Created 02-28-2018 07:48 PM
Hi,
Our current nifi jvm settings are
java.arg.2=-Xmx16g
java.arg.3=-Xms16g
i need to read a huge JSON file 22GB , mainly to replace white spaces from it.
i am planning to use the list-->fetch-->splittext-->replacetext-->mergecontent approach which i used earlier for similar use cases. but since the file now is bigger than the JVM , i am thikning i will get outofmemory errors since NiFi needs to read the file before it splits it. am i correct.?
i can change the jvm settings to use 32 or 48 gb , but just want to get expert opinion on this.??
Regards,
Sai
Created 03-01-2018 02:28 PM
Hi ,
Can anyone share their experiences with files bigger than the jvm.?

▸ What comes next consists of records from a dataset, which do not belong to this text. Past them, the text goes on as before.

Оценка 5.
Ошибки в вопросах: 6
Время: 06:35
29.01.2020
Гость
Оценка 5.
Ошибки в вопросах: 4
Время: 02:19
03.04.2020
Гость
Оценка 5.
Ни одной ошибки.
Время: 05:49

Created 03-01-2018 02:53 PM
You don't necessarily need a heap larger than the file unless you are using a processor that reads the entire file into memory, which generally most processors should not do unless absolutely necessary, and if they do then they should document it.

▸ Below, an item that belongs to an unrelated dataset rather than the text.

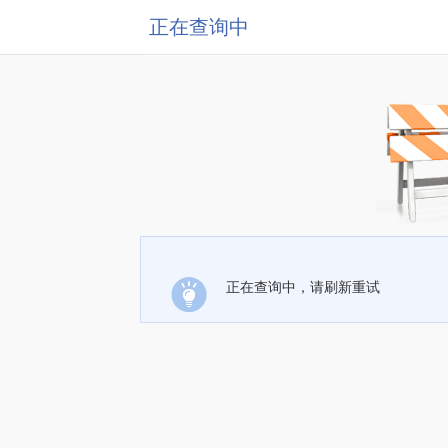
正在查询中
正在查询中，请刷新重试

In your approach of "list-->fetch-->splittext-->replacetext-->mergecontent" the issue is that you are splitting a single flow file into millions of flow files, and even though the content of all these flow files won't be in memory, its still millions of Java objects on the heap.
Whenever possible you should avoid this splitting approach. You should be using the "record" processors to manipulate the data in place and keep your 22GB as a single flow file. I don't know what you actually need to do to each record so I can't say exactly, but most likely after your fetch processor you just need an UpdateRecord processor that would stream 1 record in, update a field, and stream the record out, so it would never load the entire content into memory, and would never create millions of flow files.
Created on 03-01-2018 04:27 PM - edited 08-17-2019 05:22 PM
Thanks for your inputs Bryan.
This huge JSON file (22gb) we got needs to be cleaned up, while we notified source about the issue and asked them to cleanup before they send it us. i was trying to see if i can use NiFi to fix it.
as it is this file is not opening in any json viewers or reporting tools as it has white spaces between integers.
For ex look at second Customer_Id record where it has id as 436 796
[{"Customer_Id":236768,"Brand":[{"Brand_Nm":"abcc","Question":[{"Question_Txt":"The type of food prefers is ...","Answer":[{"Answer_Txt":"Combination of Both","Response":[{"Response_Dt":"2017-04-10T18:33:40"}]}]},{"Question_Txt":"My favorite is ...","Answer":[{"Answer_Txt":"Over 17 years old","Response":[{"Response_Dt":"2016-12-07T03:43:57"}]}]}]}]},{"Customer_Id":436 796,"Brand":[{"Brand_Nm":"edfr","Question":[{"Question_Txt":"At the end of the day I am greeted with ...","Answer":[{"Answer_Txt":"kisses","Response":[{"Response_Dt":"2017-04-12T01:54:12"}]}]}]}]}
I am trying to read this as text file and replace those..i used the simple getFile-->ReplaceText-->PutFile processors to do it on a 150MB file which worked fine and took a couple of minutes. I am just being cautious with the big file.
Created 03-01-2018 04:33 PM
Ok GetFile -> ReplaceText -> PutFile should be fine, it will just take a long time 🙂
Created 03-01-2018 05:13 PM
i will try and see how it goes.
But Is there a better approach.? in order for me to use json record processors I am thinking it will fail to read the json records where it has issue with rows like the one mentioned above.
Created on 03-01-2018 05:38 PM - edited 08-17-2019 05:22 PM
It looks like ReplaceText is not streaming , I am getting out of memory errors.
I am trying this with a 7.5 gb file..
11:33:19 CSTERRORddf8b120-0161-1000-a2c4-c410a98382c1
ReplaceText[id=ddf8b120-0161-1000-a2c4-c410a98382c1] ReplaceText[id=ddf8b120-0161-1000-a2c4-c410a98382c1] failed to process due to java.lang.OutOfMemoryError; rolling back session: java.lang.OutOfMemoryError
11:33:19 CSTERRORddf8b120-0161-1000-a2c4-c410a98382c1
ReplaceText[id=ddf8b120-0161-1000-a2c4-c410a98382c1] ReplaceText[id=ddf8b120-0161-1000-a2c4-c410a98382c1] failed to process session due to java.lang.OutOfMemoryError: java.lang.OutOfMemoryError
Created 03-01-2018 05:48 PM
Is ReplaceText configured as shown above with Line-By-Line and a 1MB buffer?
Created 03-01-2018 06:35 PM
@Bryan Bende yes , exactly the same.
Created 03-01-2018 07:37 PM
Is it possible that your content does not contain any new line characters like \n or \r?
I'm wondering if the way ReplaceText works it might be using new-lines and if it doesn't encounter any then it ends up loading the whole content which is not what we want.